Depuis plusieurs années, l’Europe tente de juguler l’immigration en provenance du continent africain à coups de pactes de contrôle aux frontières, d’accords bilatéraux et d’aides au développement. La France, souvent critiquée pour son ton condescendant vis-à-vis de ses anciennes colonies, incarne aux yeux de nombreux Africains cette approche paternaliste qui mêle conditionnalités politiques et intérêts économiques. Ce modèle de coopération, régulièrement contesté sur le terrain comme inefficace et intrusif, semble aujourd’hui à bout de souffle.
Face à une pression migratoire persistante et à la concurrence croissante d’acteurs comme la Chine, certains pays européens changent de stratégie. L’Italie, sous l’impulsion de Giorgia Meloni, prend une direction plus offensive, en brandissant un plan massif d’investissement à la fois comme levier diplomatique et outil de régulation migratoire.
Un plan ambitieux dévoilé au sommet de Bruxelles
Ce vendredi, lors d’un sommet majeur en Belgique, Giorgia Meloni a présenté son “plan Mattei pour l’Afrique”. L’événement s’est déroulé en présence d’Ursula von der Leyen, présidente de la Commission européenne, qui a soutenu cette initiative dans le cadre des efforts européens en Afrique. Ce plan est l’un des piliers de la stratégie italienne pour répondre à la pression migratoire, tout en élargissant sa sphère d’influence sur le continent africain. Il prévoit 5,5 milliards d’euros d’investissements répartis dans quatorze pays africains, étalés sur des années.
Les secteurs en vue couvrent à la fois des besoins humanitaires et des intérêts stratégiques : santé, éducation…Les États pris en compte incluent des pays du Maghreb (à l’exception de la Libye), ainsi que des partenaires d’Afrique subsaharienne comme la Côte d’Ivoire, l’Éthiopie ou encore le Kenya.
Mais malgré les annonces ambitieuses, les chiffres réels tempèrent l’enthousiasme. Un rapport gouvernemental italien publié en novembre dernier révèle que moins de deux milliards d’euros ont, à ce jour, été alloués à des projets concrets. Le reste demeure à l’état de promesse, soulignant l’écart entre les discours politiques et les engagements effectifs sur le terrain.
Le plan Mattei sous l’ombre du Global Gateway
La stratégie italienne ne se déploie pas en vase clos. En arrière-plan, la Commission européenne cherche à fusionner le plan Mattei avec sa propre initiative, baptisée Global Gateway, qui prévoit 150 milliards d’euros d’investissements en Afrique. Ce programme vise notamment à contrer l’influence croissante de la Chine à travers ses « Nouvelles routes de la soie ».
Interrogée par l’AFP, une porte-parole de la Commission a reconnu que le plan italien représente un effort notable, même si son ampleur reste relativement modeste comparée à celle du dispositif européen.
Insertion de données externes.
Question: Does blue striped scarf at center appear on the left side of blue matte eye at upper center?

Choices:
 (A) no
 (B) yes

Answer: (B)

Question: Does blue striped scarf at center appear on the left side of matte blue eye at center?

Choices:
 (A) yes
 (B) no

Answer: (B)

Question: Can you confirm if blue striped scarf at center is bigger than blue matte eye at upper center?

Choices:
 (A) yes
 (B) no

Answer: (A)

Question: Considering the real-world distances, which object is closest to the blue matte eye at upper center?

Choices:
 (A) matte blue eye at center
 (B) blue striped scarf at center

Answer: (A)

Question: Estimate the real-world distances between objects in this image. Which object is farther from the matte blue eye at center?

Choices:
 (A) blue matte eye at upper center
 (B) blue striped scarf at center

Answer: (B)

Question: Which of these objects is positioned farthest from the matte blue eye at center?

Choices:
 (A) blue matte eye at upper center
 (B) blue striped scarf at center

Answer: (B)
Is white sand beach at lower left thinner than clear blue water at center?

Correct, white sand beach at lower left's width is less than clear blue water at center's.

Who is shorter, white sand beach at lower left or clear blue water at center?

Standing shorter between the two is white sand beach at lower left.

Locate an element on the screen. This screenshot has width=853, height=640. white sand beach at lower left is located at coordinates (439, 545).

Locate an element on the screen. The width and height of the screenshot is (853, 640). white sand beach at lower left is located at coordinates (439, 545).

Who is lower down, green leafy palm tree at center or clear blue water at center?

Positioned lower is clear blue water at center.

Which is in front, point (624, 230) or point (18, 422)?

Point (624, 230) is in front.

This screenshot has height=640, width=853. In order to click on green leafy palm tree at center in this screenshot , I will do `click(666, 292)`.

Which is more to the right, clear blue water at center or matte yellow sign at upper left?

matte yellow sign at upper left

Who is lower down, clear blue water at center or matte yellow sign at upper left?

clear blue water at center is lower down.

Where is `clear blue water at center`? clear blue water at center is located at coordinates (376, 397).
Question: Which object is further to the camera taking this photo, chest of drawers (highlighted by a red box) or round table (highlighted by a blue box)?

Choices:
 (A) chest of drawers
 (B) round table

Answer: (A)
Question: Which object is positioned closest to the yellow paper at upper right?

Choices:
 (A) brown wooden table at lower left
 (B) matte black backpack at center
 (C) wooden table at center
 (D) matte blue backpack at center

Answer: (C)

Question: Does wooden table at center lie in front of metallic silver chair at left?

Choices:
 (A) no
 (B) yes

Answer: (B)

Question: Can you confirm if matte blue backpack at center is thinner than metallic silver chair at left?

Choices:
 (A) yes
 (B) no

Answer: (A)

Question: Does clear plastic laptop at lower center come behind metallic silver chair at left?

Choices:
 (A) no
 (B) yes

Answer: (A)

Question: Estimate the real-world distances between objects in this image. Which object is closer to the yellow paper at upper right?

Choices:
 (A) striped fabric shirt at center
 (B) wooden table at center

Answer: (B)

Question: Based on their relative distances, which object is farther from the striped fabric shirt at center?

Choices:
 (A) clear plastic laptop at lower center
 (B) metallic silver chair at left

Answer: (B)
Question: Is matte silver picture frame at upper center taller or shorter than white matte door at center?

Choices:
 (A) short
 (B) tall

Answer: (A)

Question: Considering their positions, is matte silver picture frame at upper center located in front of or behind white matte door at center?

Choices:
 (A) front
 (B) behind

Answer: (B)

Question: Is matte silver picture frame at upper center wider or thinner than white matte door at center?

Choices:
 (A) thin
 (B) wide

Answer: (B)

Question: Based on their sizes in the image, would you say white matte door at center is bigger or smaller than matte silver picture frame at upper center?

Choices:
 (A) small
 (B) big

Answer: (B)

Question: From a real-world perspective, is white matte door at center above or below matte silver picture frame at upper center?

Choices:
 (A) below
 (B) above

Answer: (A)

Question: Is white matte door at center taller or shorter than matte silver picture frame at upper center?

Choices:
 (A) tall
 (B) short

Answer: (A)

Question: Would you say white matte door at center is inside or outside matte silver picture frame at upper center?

Tandis que Bruxelles mobilise des enveloppes colossales, Rome tente de conserver la main politique, en mettant en avant une approche bilatérale plus directe. En ciblant certains pays jugés stratégiques, l’Italie tente de rééquilibrer la relation entre l’Europe et l’Afrique, non pas en moraliste, mais en investisseur pragmatique.
Une nouvelle dynamique ou une promesse de plus ?
L’Italie parie sur un changement de méthode : plutôt que de renforcer uniquement les frontières extérieures ou signer des accords de retour, elle mise sur la création d’opportunités économiques locales pour endiguer les migrations à la source. Une idée séduisante sur le papier, mais dont l’impact reste incertain à court terme.
Le succès du plan Mattei dépendra autant de sa capacité à mobiliser des financements réels que de celle à générer de la confiance chez les partenaires africains, souvent méfiants à l’égard des projets venus d’Europe. Le risque est grand que cette promesse d’investissements ne rejoigne la longue liste d’initiatives annoncées avec éclat, mais mises en œuvre avec lenteur, voire abandonnées en chemin.
En articulant sa politique migratoire à une stratégie d’investissement régional, Rome propose un virage inédit dans les relations euro-africaines. Mais pour qu’il ne reste pas symbolique, ce tournant devra rapidement trouver sa traduction sur le terrain.